Like in The Doctor’s reality, Stahlmann had already been infected by the Primoids, with one hand bandaged to conceal the injury and the mutation that was already changing his physiology, but The Doctor soon realised that he had more serious problems as the drilling project continued, penetrating Earth’s crust and reaching the gas pocket. Not only did this result in a massive release of the slime – mutating most of the remaining staff on the base, including Stahlmann and the counterpart of The Doctor’s friend and UNIT colleague Sergeant Benton -, but it also triggered serious global tremors as the gas burst from the mantle that had kept it contained for so many millennia, causing vast quantities of lava to be released that would sweep over this Earth and leave it virtually decimated.
Although it was too late for The Doctor to do anything to save the alternate Earth from being destroyed by the resulting volcanic eruptions caused by Stahlmann’s project, he was able to convince the alternate versions of his friends to divert the power of the nuclear reactor into the TARDIS console so that he could travel back to his world to prevent this disaster, arriving back before Stahlman could penetrate the Earth’s crust in The Doctor’s universe.
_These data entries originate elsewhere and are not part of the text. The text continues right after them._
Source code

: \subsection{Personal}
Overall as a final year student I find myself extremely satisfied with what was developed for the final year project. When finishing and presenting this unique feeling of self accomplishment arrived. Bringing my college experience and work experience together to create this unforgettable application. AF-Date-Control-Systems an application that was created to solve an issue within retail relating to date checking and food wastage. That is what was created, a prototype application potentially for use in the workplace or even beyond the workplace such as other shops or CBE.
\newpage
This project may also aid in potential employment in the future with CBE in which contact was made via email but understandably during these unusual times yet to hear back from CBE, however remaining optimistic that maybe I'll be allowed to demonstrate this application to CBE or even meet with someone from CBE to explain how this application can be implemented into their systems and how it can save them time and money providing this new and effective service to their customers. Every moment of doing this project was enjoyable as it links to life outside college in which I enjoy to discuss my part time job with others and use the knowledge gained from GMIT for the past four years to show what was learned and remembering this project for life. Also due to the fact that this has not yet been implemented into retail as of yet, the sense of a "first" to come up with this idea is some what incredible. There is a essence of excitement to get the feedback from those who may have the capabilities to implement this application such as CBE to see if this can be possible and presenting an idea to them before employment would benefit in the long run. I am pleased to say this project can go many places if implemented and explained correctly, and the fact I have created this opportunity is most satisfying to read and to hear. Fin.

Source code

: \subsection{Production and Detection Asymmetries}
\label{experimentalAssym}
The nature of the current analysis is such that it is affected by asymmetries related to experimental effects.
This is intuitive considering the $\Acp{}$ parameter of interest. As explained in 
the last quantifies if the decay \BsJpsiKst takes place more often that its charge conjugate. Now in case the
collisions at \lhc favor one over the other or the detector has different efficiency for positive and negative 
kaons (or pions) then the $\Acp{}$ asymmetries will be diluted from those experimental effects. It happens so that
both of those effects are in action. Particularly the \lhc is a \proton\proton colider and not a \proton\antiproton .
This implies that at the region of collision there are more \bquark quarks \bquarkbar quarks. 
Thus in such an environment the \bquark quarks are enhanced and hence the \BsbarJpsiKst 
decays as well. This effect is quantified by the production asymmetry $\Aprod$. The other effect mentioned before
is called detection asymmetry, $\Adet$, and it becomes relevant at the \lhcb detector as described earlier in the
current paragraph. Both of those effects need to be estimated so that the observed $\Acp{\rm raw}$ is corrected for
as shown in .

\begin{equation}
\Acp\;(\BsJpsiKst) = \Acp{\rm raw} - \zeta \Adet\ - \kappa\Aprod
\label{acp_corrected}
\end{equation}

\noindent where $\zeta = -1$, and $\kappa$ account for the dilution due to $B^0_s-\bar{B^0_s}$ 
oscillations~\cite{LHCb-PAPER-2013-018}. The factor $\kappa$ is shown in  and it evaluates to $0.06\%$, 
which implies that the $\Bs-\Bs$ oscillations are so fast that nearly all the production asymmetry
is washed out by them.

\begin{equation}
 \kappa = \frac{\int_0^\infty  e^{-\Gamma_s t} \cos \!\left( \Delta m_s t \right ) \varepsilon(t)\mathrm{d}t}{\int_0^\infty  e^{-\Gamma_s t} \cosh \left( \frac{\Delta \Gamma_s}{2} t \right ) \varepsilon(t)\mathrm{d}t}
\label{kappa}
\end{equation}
Although his intervention was briefly delayed when the stress of the transition sent The Doctor into a coma, he regained consciousness just in time to halt Stahlman’s efforts to complete the drilling project, his initial attempt to smash the control console delaying the drilling long enough for Stahlman’s mutation into a Primoid to come full circle and the UNIT staff to kill him with fire extinguishers, providing the proof needed for the project to be halted and the shaft filled in.
The Doctor’s colleagues at UNIT once found themselves dealing with an invasion from the world that the Doctor had visited where they were forced to rely on the Master for aid while The Doctor was absent (“The Curse of Peladon”), UNIT learning that the other world had been virtually decimated by the resulting fires with only a relative few survivors having escaped due to them being hidden in underground bunkers or stationed on a lunar base (“The Face of the Enemy”).